Ryan’s inspiration for the Rotten Closet brand comes from two primary worlds: those in the fashion content world and then the traditional design world. He grew up steeped in the Youtube fashion community, and gives a nod to creators like Jacob Keller, Sangiev, Magnus, Avery Ginsberg, Ray Miah and more in developing his content. “Seeing people that were ordinary like me, starting off their brand and personalities first, and then creating clothing labels based off those personalities really inspired me,” he tells me. 

When it comes to more traditional fashion inspiration, “I take a lot of inspiration from a lot of designers,” he says. The first names that come up are Bode, Raf Simons, Balenciaga’s Demna, and Ann Demeulemeester. These designers largely inspire a lot of the silhouettes and construction Ryan uses. “Graphically, I take a lot of inspiration from Undercover, for sure,” he adds.

We spend a bit of time discussing Emily Adams Bode and the impact her brand has had on contemporary menswear in the past few years. “I think it’s because she’s so unique. She does vintage, repurposing vintage like no one else has done it on such a high scale. And she does it so tastefully,” he explains. In many ways, Rotten Closet and Bode operate under a similar ethos, revitalizing vintage/classic concepts with a new spin. 

In the early design days, “I only had one item in my catalog, a collegiate knit based off vintage college sweaters, and I wasn’t really happy with it,” Ryan tells me.
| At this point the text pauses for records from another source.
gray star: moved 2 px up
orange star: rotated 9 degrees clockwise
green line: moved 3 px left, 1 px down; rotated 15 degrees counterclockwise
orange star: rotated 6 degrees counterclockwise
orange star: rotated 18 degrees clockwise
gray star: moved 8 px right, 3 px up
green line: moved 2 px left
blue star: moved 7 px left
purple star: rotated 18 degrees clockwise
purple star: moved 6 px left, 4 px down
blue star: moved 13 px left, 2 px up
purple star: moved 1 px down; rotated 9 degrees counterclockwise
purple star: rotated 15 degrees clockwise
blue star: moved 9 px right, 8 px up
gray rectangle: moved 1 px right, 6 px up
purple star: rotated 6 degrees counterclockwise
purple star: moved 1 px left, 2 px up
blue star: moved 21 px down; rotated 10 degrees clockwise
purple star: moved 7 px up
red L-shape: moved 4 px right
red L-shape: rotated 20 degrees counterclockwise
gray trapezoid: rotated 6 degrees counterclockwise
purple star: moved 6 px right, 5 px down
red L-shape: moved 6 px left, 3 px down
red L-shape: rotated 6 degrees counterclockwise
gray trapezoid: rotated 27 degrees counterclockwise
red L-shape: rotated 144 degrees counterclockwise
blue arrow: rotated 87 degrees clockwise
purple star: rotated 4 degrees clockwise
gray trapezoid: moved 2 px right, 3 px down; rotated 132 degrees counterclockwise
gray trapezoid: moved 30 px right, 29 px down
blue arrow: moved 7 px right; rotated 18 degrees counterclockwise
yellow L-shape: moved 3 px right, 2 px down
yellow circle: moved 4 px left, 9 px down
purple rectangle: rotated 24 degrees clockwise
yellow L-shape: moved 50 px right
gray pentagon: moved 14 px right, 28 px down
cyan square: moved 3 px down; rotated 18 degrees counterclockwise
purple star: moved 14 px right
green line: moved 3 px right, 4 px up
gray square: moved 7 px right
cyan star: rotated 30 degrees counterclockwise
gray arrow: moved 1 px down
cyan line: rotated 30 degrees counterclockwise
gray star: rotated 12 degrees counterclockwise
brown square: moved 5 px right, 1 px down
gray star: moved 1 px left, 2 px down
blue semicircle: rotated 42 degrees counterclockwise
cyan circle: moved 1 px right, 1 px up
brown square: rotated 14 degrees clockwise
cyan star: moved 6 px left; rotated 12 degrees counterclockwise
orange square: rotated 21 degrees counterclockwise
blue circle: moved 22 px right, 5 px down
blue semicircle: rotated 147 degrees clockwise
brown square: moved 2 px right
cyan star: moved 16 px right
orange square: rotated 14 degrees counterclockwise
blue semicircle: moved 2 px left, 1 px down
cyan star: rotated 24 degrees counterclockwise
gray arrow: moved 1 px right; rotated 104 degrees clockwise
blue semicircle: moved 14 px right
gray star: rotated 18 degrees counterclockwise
Because of the simplicity of the first piece, “I knew the next piece had to be kind of crazy,” he grins to me. “I didn’t want it to be a tee shirt with a screen print on it,” he chuckles. He drafted up a cockroach Jordan 1 during that time, but found himself hating the mock up. So he asked the questions: Man, what do I like? What do I like to wear?

“I’ve always liked wearing derbies. I’ve always liked wearing boots, ever since high school,” he tells me, adding: “How many people have dress shoes that they can actually wear and think are cool?” The only real options were Doc Martens, or a much more elevated (and expensive) designer derby like those made by Ann Demeulemeester. “There was no real in between, so that’s where I wanted to design, in between,” he explains. 

Rotten Closet
Rotten Closet

“I wanted to offer a silhouette that took after the classic and elegant derby shoe, but something you could transform to be a little bit more gritty. I think that perfectly encapsulates my personal style,” Ryan explains the process of coming up with the Corset Derby. The first Derbies dropped in mid-2021; he did another launch of 500 pairs this year, and plans to do another run some time soon. 

The Future

As for the future of Rotten Closet, Ryan has ambitions in both the worlds of reselling and his personal design. A lot of what he’s selling on the site right now is from his personal collection, but he’s a self-proclaimed hoarder and desperately needs to unload some of his wardrobe. 

From a design perspective, Ryan has two exciting footwear projects in the works. One is a boot that takes inspiration from the iconic YSL Wyatt. The second is a hybrid shoe he refers to as the “morph mule.” It operates as both a loafer and a mule, hence the name. Those are expected to drop this summer, with the boots’ release TBD. He’ll also be re-releasing the corset bag, a companion piece to the corset derbies that utilizes a similar aesthetic. 

When I ask for some advice for fledgling fashion designers, Ryan’s response is optimistic and exciting, based on his own experience: “This is like my fifth brand. If I never kept going, then I wouldn’t have known what laid in the future for me.”

Ryan Kwong

Just get started.

He goes on: “You don’t need professional training nowadays, in my opinion. There’s so many elements you have to consider, but don’t let it overwhelm you. Just get started.”